Photo: Dewayne Neeley on flickr
There is a smart way to default on a loan, but few debtors are savvy enough to pull it off.It’s called negotiated debt settlement.
This route is better for your credit than outright bankruptcy, and it’s better for your wallet than making payment you can’t afford. But most debtors never reach this option because they cave after months of harassment.

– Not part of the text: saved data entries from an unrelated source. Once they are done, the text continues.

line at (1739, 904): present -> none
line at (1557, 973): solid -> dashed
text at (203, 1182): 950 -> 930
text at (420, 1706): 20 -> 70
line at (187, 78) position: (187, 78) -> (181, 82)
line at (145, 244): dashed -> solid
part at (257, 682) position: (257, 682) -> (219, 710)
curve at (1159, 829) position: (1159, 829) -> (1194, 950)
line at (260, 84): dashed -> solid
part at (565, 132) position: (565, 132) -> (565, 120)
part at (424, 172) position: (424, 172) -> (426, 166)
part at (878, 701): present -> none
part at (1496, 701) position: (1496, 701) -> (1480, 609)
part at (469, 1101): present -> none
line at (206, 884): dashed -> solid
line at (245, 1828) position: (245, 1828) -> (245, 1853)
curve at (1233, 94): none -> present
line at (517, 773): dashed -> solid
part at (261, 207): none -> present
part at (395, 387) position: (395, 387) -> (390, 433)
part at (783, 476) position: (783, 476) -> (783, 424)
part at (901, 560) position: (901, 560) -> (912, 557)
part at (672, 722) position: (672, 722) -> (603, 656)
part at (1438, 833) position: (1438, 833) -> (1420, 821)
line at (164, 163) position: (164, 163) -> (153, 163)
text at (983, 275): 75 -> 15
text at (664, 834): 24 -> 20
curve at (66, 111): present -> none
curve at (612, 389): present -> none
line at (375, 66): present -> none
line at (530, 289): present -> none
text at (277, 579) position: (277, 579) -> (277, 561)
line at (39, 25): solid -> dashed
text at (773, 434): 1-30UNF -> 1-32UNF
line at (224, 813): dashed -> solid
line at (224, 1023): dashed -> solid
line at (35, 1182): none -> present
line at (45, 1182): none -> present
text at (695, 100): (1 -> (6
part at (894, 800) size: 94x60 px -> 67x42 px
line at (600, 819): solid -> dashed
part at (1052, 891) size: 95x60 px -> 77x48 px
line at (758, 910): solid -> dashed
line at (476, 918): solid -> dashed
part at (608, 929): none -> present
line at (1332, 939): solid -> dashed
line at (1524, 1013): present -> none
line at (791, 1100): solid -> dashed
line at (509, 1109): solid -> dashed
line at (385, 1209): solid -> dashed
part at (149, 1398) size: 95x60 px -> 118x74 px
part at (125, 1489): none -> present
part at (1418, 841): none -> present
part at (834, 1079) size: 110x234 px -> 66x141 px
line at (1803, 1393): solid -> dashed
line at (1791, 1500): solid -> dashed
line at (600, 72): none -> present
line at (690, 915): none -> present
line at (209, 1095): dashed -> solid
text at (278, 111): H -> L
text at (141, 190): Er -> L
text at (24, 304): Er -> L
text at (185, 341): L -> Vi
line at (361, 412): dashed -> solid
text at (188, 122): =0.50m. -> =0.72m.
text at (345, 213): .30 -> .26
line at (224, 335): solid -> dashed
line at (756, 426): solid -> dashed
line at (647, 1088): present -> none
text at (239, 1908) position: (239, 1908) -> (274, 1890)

The following excerpt from The Unfair Trade by Michael J. Casey describes a smart strategy:
What the bank desperately wants to avoid is a six-month cut-off date. If payments aren’t received by then, it must write off the entire loan on its balance sheet, recognise the loss, and then fight with other unsecured creditors over what could be a measly payout from a drawn-out bankruptcy. That’s why it resorts to the telephone equivalent of saturation bombing during the first 90 days. “They know what’s going to drive you nuts and that you are going to give them $60 just to shut the phone up,” said Bonadio. If just one of those calls hits its target and prompts a minimum payment, the clock kicks back to six months and the bank is in the clear. But if the customer reaches the fourth month with no payment, the game changes. Out of the blue, a settlement letter will arrive from the bank, offering to accept perhaps 50 or 60 cents on the dollar. The savvy debtor will politely demand something more generous. And the bank, weighing the cost of a lower settlement against that of a charge-off will routinely concede. In Bonadio’s case, he settled with Citibank, JPMorgan Chase, and Bank of America for an average 31 per cent of the total, a saving of $37,379.
There’s also a secret weapon for your battle:
Bonadio is one of the few who outwitted the system. Why? Not because of his steely resolve, but rather thanks to the help of yet another digital innovation: caller ID with ring controller. With that little box, he could program the phone to not ring whenever calls came from a number associated with one of the banks’ debt collectors. The machine, he says, kept him sane.